Mit flinken Schritten eilte sie voran. Kurz darauf traten sie in den kleinen Flur ihres Hauses, wo die Bäuerin die Wünschelrute an die Wand lehnte. In der Küche setzte sie Wasser auf und ging an einen Schrank mit zahllosen kleinen Schubladen. Eine davon öffnete sie, zog ein Leinensäckchen hervor und reichte es Tina.

»Damit soll dein Alex sich einen Tee machen«, sagte sie. »Dann ist er schnell wieder ganz gesund.«

»Danke, Weidenhofbäuerin.« Tina steckte das Säckchen in die Tasche. Kurz danach saßen die drei an dem alten Holztisch in der gemütlichen Küche und tranken Tee. Der schmeckte ziemlich bitter, aber zum Glück gab es selbst gebackene süße Plätzchen dazu. Anschließend begleitete die Bäuerin die beiden wieder hinaus zu ihren Pferden.

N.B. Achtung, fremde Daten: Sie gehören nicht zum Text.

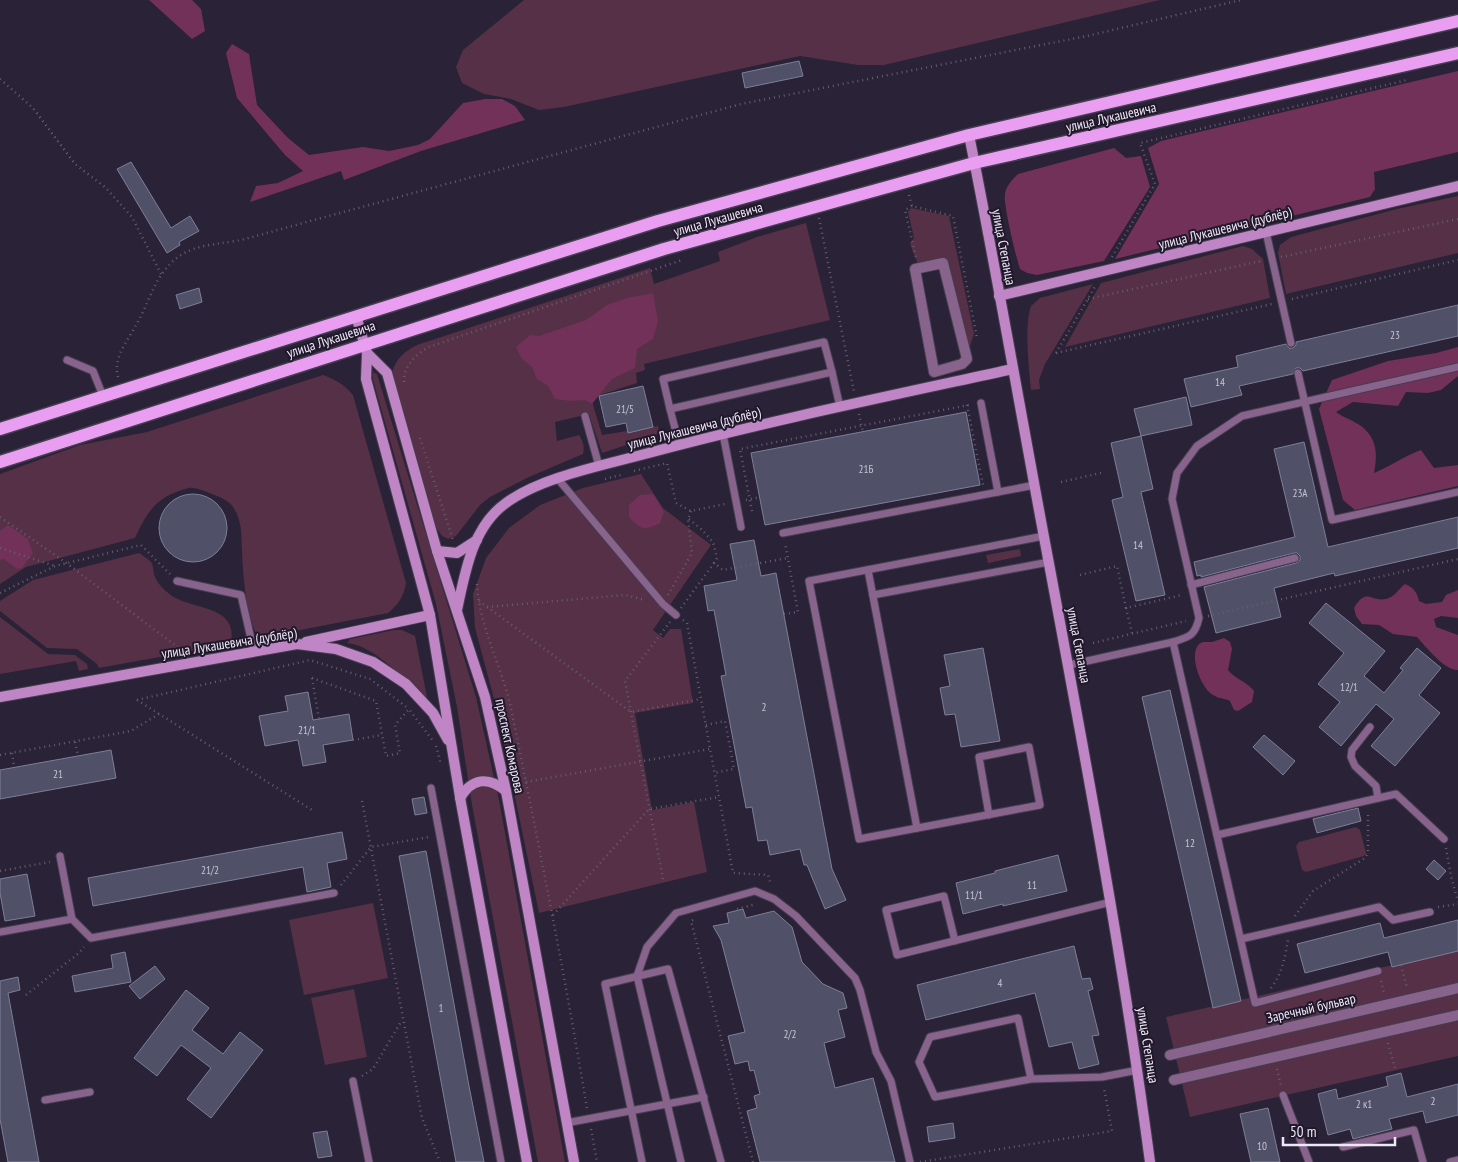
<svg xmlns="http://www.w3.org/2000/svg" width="1458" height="1162" font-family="'PT Sans Narrow',sans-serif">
  <rect width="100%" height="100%" fill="#2a2236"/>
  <g fill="#553046">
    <path d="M524 0H1160L884 65H858L800 56 564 107 539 110 511 99 484 94 462 83 456 67 463 50Z"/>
    <path d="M1458 196V253L1286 294 1278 253 1280 245 1291 237 1397 209Z"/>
    <path d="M911 208 949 216 974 334 969 349 944 264 919 268C917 259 912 252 910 243L914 238 908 212Z"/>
    <path d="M806 223 830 320 644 364 645 370 636 373 637 383 591 398 602 435 658 426 659 432 654 436 602 453 589 414 555 422 557 441 579 435C583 441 585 447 583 454L529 477 490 497 480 505 456 536 448 539 442 536 435 526 392 373C396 358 404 352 417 345L650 268 654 284 720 261 718 252 757 237Z"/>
    <path d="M1243 246 1252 249 1263 259 1270 298 1065 347 1101 283Z"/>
    <path d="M1093 284 1045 364 1039 380 1040 389 1031 390C1029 368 1024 325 1031 306L1040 298Z"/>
    <path d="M373 372 377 374 476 697 499 800 565 1162H538L472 805 457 707 436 604 372 376Z"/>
    <path d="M323 375C336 380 344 384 353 395L406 583C404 596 398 605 388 613L259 638C246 619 243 575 242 552 241 536 243 522 233 507 229 500 215 495 207 492 201 490 194 487 189 488 157 496 148 510 135 538L26 567 0 584V474L80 445 147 432Z"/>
    <path d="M641 474 663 508 711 545 653 630 663 638 670 629H681L693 703 635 713 652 810 694 802 707 872 539 913 497 710 475 628 473 594 486 558 509 528 540 505 583 488Z"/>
    <path d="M1020 549 1021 556 988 563 986 555Z"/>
    <path d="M139 553C142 555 148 559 151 562 154 566 153 573 155 577 157 582 163 589 167 592 189 612 239 602 231 644L99 668 97 664 77 649 47 648 0 611V601L33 580Z"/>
    <path d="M0 617 48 654 75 655 87 664 88 669 79 671 76 661 0 674Z"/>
    <path d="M394 630H402L415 636 428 702C409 683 374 645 347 643L350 639Z"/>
    <path d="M1356 827 1360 830 1366 853 1364 856 1306 872 1302 870 1296 846 1299 842Z"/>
    <path d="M373 903 388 978 304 995 289 920Z"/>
    <path d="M1458 950V1056L1190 1117 1166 1017Z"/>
    <path d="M354 989 367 1057 325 1065 311 998Z"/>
  </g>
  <g fill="#713159">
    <path d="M149 0H192L201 9 205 31 192 39Z"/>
    <path d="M232 44 249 54 257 105 288 138 309 155 363 147 389 151 418 145 430 139 463 103 485 99H502L515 106 525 120 421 151 344 180 341 171 250 202 256 186 278 183 303 171 285 155 237 98 226 53Z"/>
    <path d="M1458 71V152L1374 172 1375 189 1370 197 1115 259 1159 184 1148 148 1161 141Z"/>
    <path d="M1114 148 1126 158 1141 156 1150 187 1104 261 1037 275 1027 273 1020 269C1016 257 1003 204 1005 194 1006 186 1012 180 1018 174Z"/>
    <path d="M653 293 658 321 653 339 637 349 635 368 612 379 592 404 585 400 570 401 555 399 548 386 537 379 532 367 521 358 516 347 530 335 539 336 586 320 607 305 627 298Z"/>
    <path d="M1458 347V376L1441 390 1428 393 1406 392 1398 406 1353 402 1336 412C1344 418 1353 420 1361 426 1377 438 1378 454 1374 473 1391 466 1404 456 1421 450L1434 468 1458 465V486L1355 510 1343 500 1319 409 1332 380 1388 361 1436 353Z"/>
    <path d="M653 494 664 512 660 523C644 531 641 530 629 517V505L640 495Z"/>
    <path d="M8 525 28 539 33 553 22 568 17 569 4 559 0 560V531Z"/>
    <path d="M1405 584C1414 588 1417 592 1419 601L1426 604 1442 602 1446 595 1458 590V618L1441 616 1434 619 1436 627 1458 635V670C1445 671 1425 646 1417 637L1393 634 1379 625 1362 624 1356 616 1354 608C1367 587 1370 602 1386 599 1395 597 1398 589 1405 584Z"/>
    <path d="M1224 638 1230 642 1232 649 1228 670C1235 679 1246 681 1254 691L1252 702 1238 711 1234 710 1230 701C1225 698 1220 699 1215 696 1202 691 1190 659 1197 647 1198 644 1201 643 1203 642H1212Z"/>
  </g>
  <g fill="#505169" stroke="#7d7e98">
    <path d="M799 61 803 76 745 88 742 73Z"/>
    <path d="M131 162 171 228 190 216 199 231 179 242 180 245 167 253 117 169Z"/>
    <path d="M199 288 202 302 180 309 176 295Z"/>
    <path d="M1458 305V336L1303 371 1300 368H1296L1293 374 1239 386 1242 395 1191 407 1184 379 1238 367 1236 356 1286 344 1289 348H1293L1296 345V342Z"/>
    <path d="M643 386 653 427 628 433 626 423 606 427 599 396Z"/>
    <path d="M1186 397 1192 425 1141 436 1134 409Z"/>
    <path d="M966 412 980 485 765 525 751 453Z"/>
    <path d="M1141 436 1153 489 1141 492 1165 595 1136 601 1112 500 1123 497 1111 443Z"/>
    <path d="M1304 442 1328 547 1458 517V548L1335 576 1334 573 1274 588 1281 617 1216 633 1204 587 1296 563 1300 560V556L1297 553H1294L1201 577V575L1197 576 1194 562 1295 537 1274 449Z"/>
    <circle cx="193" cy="528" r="34"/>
    <path d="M754 540 761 576 776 573 832 869 846 900 825 909 807 865H804L800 849 770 855 767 840 758 841 752 807 746 808 721 676 726 675 714 610 708 611 704 586 737 580 730 544Z"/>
    <path d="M1326 603 1385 651 1364 676 1384 693 1403 670 1400 668 1417 648 1441 668 1419 695 1440 713 1395 766 1371 746 1394 719 1376 704 1341 746 1319 727 1340 702 1318 684 1344 653 1309 623Z"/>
    <path d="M983 648 1000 741 961 747 955 714 945 715 940 688 950 686 944 655Z"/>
    <path d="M1170 690 1241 1001 1213 1008 1142 697Z"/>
    <path d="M308 692 313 720 349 714 353 740 323 745 326 762 303 766 298 740 265 746 259 716 288 711 285 696Z"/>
    <path d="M1264 735 1295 761 1283 775 1253 747Z"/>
    <path d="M111 750 116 778 0 799V770Z"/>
    <path d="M424 797 427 813 415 815 412 799Z"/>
    <path d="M1358 808 1361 821 1317 833 1313 819Z"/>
    <path d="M342 832 347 859 327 863 331 887 307 892 303 867 93 906 88 878Z"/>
    <path d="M426 851 469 1086 484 1162H456L399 856Z"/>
    <path d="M1058 855 1067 891 1003 906V904L963 914 956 883 995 873V871Z"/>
    <path d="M1434 860 1446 871 1438 880 1426 869Z"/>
    <path d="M27 874 35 916 5 921 0 893V879Z"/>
    <path d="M743 909 746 918 774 911 792 927 802 962 823 984 843 993 847 1008 838 1010 845 1037 824 1043 835 1088 873 1078 895 1162H760L747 1111 757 1108 754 1096 760 1094 754 1070 750 1071 748 1061 735 1064 728 1036 745 1032 721 940 713 926 729 923 727 913Z"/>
    <path d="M1458 920V951L1392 967 1388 952 1305 973 1297 944 1380 923 1384 938Z"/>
    <path d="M1074 946 1082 979 1090 978 1093 989 1088 991 1099 1035 1092 1036 1099 1064 1079 1069 1072 1042 1049 1047 1035 993 926 1020 917 985Z"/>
    <path d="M125 952 131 982 75 992 72 976 113 968 111 955Z"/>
    <path d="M155 966 165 979 140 999 129 986Z"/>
    <path d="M18 977 20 990 8 993 39 1162H8L0 1119V981Z"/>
    <path d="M186 990 209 1008 192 1030 223 1054 240 1032 263 1050 211 1118 187 1099 211 1068 181 1045 157 1076 134 1058Z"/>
    <path d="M1401 1073 1407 1097 1458 1084V1115L1426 1123 1423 1111 1389 1119 1392 1129 1353 1139 1350 1129 1328 1135 1318 1094 1336 1089 1338 1099 1388 1086 1386 1077Z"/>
    <path d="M1268 1108 1280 1162H1251L1240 1114Z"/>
    <path d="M953 1123 955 1138 929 1142 927 1127Z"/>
    <path d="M327 1131 332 1156 318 1158 313 1133Z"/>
  </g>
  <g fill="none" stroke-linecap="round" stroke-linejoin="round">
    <defs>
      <g id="lane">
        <path d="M1266 232 1291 343"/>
        <path d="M67 360 93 371 103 396"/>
        <path d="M1298 373 1332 520 1458 492"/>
        <path d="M981 403 998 492"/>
        <path d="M670 409 663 379 824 342 832 372"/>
        <path d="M585 416 599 466"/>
        <path d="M723 434 741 527"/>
        <path d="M679 444 670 409 832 372 840 407"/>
        <path d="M558 479 663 604 676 615"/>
        <path d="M783 533 1035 485"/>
        <path d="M868 570 917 828"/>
        <path d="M177 581 241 595 254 652"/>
        <path d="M1191 585 1295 558"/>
        <path d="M873 595 1049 562"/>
        <path d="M1173 642 1255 1003 1378 971"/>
        <path d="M1069 665 1173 642C1189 637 1195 636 1199 618L1172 499 1177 473 1197 446 1242 416 1458 367"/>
        <path d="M1370 727 1352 750 1351 757 1355 766 1376 786 1378 798"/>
        <path d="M431 788 501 1162"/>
        <path d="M989 815 979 757 1029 747 1040 805 859 839 809 581 1044 536"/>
        <path d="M1217 835 1396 794 1444 839"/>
        <path d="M72 919 91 938 334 893"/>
        <path d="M0 932 72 919 60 856"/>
        <path d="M1241 939 1379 907 1393 920 1430 912"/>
        <path d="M955 941 944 896 886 910 897 955 1111 902"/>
        <path d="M1031 1079 1018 1018 930 1037 919 1062 935 1097 1031 1079 1102 1077 1138 1070"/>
        <path d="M353 1081 369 1162"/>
        <path d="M1283 1095 1309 1162"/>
        <path d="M45 1100 90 1092"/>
        <path d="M566 1123 704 1097"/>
        <path d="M1343 1147 1414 1130 1423 1162"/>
        <path d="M642 1162 605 984 668 969 721 1162"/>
        <path d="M681 1162 637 976 647 947 676 913 755 891 774 899 796 916 855 978 860 990 876 1052 891 1081 910 1162"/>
        <path d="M1450 1162 1458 1160"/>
      </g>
      <g id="street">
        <path d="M943 263 967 359 962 364 934 372 915 269Z"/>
        <path d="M1170 1055 1458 988"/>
        <path d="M1174 1080 1458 1015"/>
      </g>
      <g id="secondary">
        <path d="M969 135C996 269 1019 403 1044 537 1083 745 1122 952 1150 1162"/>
        <path d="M999 296 1458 186"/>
        <path d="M356 316 367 353 366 379 430 615 461 803 527 1162"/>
        <path d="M367 353 387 373 437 551 485 697 506 791 574 1162"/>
        <path d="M437 551 457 553 477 540"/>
        <path d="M457 610C465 573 472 527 506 503 540 478 600 466 641 455 763 422 889 396 1013 369"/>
        <path d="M306 642 430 615"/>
        <path d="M0 697 297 644 336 649 373 662 406 684 433 713 448 740"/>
        <path d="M460 798C472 778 488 776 506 791"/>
      </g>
      <g id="primary">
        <path d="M0 429 658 221 969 135 1458 21"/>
        <path d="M0 462 664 249 974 163 1458 53"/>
      </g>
    </defs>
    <use href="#lane" stroke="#453e51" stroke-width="9"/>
    <use href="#street" stroke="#453e51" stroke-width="12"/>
    <use href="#secondary" stroke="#453e51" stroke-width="12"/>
    <use href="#primary" stroke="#453e51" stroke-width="15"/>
    <g stroke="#655e70" stroke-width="2.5" stroke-dasharray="1 4" stroke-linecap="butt">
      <path d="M0 79 33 108 75 164 106 188 132 217 161 274"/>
      <path d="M909 195 912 206 953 216 977 338"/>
      <path d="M912 206 905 210 916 257"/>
      <path d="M819 218 854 392"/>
      <path d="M1112 257 1155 184 1140 143 1407 80"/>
      <path d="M1281 257 1458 219"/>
      <path d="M1088 299 1261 261"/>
      <path d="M1292 299 1458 260"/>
      <path d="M1056 353 1096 285"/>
      <path d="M1056 353 1272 304"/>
      <path d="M118 377C113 357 127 342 136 325 146 309 151 289 162 274 182 245 205 246 236 241 255 237 273 231 292 226L741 104 1087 36 1241 0"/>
      <path d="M404 382C403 366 416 354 429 347L682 260"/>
      <path d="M967 405 983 485"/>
      <path d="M859 414 863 432"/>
      <path d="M420 438 453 540"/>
      <path d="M634 471 667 463 676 503 691 511 725 504"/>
      <path d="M605 479 621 475"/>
      <path d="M1061 482 1105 472"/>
      <path d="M746 500 760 497"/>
      <path d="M752 511 740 449 969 405"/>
      <path d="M0 517 65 562 184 652"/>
      <path d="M689 519 701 529 713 542 717 558 714 563"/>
      <path d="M0 548 55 566"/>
      <path d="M1080 575 1117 566 1126 608 1182 595"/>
      <path d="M477 584C479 626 502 667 511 708 538 841 565 975 587 1109"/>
      <path d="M0 593 55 566 141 545 170 574"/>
      <path d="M668 595 692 553 688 519 691 511"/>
      <path d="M479 601 631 712 701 699"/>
      <path d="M487 607 625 595 645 600"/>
      <path d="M681 608 714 563 723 570 788 558"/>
      <path d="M1126 608 1132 633"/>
      <path d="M784 614 798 612 785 543"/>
      <path d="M1208 616 1458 559"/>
      <path d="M683 620 687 623 733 873 768 875 771 885"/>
      <path d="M1093 643 1186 621"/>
      <path d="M312 678 376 701 386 756 400 753 395 725 409 709 433 741"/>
      <path d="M312 678 319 719"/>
      <path d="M137 700 310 660 370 679 409 709"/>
      <path d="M137 700 312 810"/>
      <path d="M706 725 725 721 734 769 714 773"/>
      <path d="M353 740 382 735"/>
      <path d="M75 742 78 756"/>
      <path d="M436 746 441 765"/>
      <path d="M12 753 14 767"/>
      <path d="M0 755 131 731 159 714"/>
      <path d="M526 782 710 749"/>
      <path d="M362 801 422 1118 440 1162"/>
      <path d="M1446 848 1451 876 1458 902"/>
      <path d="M0 871 50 862"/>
      <path d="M663 879 625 681 670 622"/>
      <path d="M341 885 371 847 429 837"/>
      <path d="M1438 907 1458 904"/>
      <path d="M737 909 756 904"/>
      <path d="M553 915 649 809 719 797"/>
      <path d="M1295 916 1313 891 1365 858 1368 852V812"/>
      <path d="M693 920 691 921 753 1162"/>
      <path d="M1401 965 1407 988"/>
      <path d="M1381 981 1384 993"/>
      <path d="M1271 988C1282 974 1285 957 1288 940"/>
      <path d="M26 995 79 953 84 947"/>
      <path d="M1388 1043 1395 1068"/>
      <path d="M1277 1069 1281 1086"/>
      <path d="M362 1076 373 1069 402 1020"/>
      <path d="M591 1129 597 1162"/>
      <path d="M920 1162 1112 1131 1104 1088"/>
    </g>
    <use href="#lane" stroke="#88638b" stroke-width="7"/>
    <use href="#street" stroke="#88638b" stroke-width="10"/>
    <use href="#secondary" stroke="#bf85c5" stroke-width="10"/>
    <use href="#primary" stroke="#ea9ef2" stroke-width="12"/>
  </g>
  <g text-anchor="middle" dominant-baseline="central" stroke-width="4" stroke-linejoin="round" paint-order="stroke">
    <g font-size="11" fill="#c6c2d3">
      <text x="1395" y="335">23</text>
      <text x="1220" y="382">14</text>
      <text x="625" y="409">21/5</text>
      <text x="866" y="469">21Б</text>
      <text x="1300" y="493">23А</text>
      <text x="1138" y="545">14</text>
      <text x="1349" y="687">12/1</text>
      <text x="764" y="707">2</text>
      <text x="307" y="730">21/1</text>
      <text x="58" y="774">21</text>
      <text x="1190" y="843">12</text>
      <text x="210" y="870">21/2</text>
      <text x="1032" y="885">11</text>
      <text x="974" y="895">11/1</text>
      <text x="1000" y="983">4</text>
      <text x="441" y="1008">1</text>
      <text x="790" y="1034">2/2</text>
      <text x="1433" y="1101">2</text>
      <text x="1364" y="1104">2 к1</text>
      <text x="1262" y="1146">10</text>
    </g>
    <g font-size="14" fill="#eee8f6" stroke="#21182c">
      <text transform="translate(1111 117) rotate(-13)">улица Лукашевича</text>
      <text transform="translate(718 219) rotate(-16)">улица Лукашевича</text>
      <text transform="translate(1225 228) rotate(-14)">улица Лукашевича (дублёр)</text>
      <text transform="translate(1004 247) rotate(79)">улица Степанца</text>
      <text transform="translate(331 339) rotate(-18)">улица Лукашевича</text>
      <text transform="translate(694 428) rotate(-14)">улица Лукашевича (дублёр)</text>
      <text transform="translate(229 643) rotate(-9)">улица Лукашевича (дублёр)</text>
      <text transform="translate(1079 645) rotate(79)">улица Степанца</text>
      <text transform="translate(510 746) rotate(78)">проспект Комарова</text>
      <text transform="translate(1311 1008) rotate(-13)">Заречный бульвар</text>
      <text transform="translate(1148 1045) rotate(81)">улица Степанца</text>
    </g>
  </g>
  <path d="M1283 1137v8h112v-8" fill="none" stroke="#eee8f6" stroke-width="2.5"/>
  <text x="1290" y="1137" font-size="15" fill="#eee8f6" stroke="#21182c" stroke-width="4" paint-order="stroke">50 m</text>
</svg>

»Schön, dass ihr mich besucht habt«, sagte sie zum Abschied.

»Wir kommen bald wieder vorbei«, erwiderte Bibi und schwang sich in den Sattel. »Dann können Sie mir die Sache mit der Wünschelrute genauer erklären. Das finde ich sehr interessant.«

Auch Tina stieg auf. »Tschüss, Weidenhofbäuerin!«

Sie schnalzte mit der Zunge, und die Mädchen ritten weiter Richtung Norden, wo Schloss Falkenstein lag. Seltsamerweise fühlten sie sich jetzt herrlich warm und gestärkt. Ob das an dem bitteren Tee und den süßen Plätzchen der Weidenhofbäuerin lag?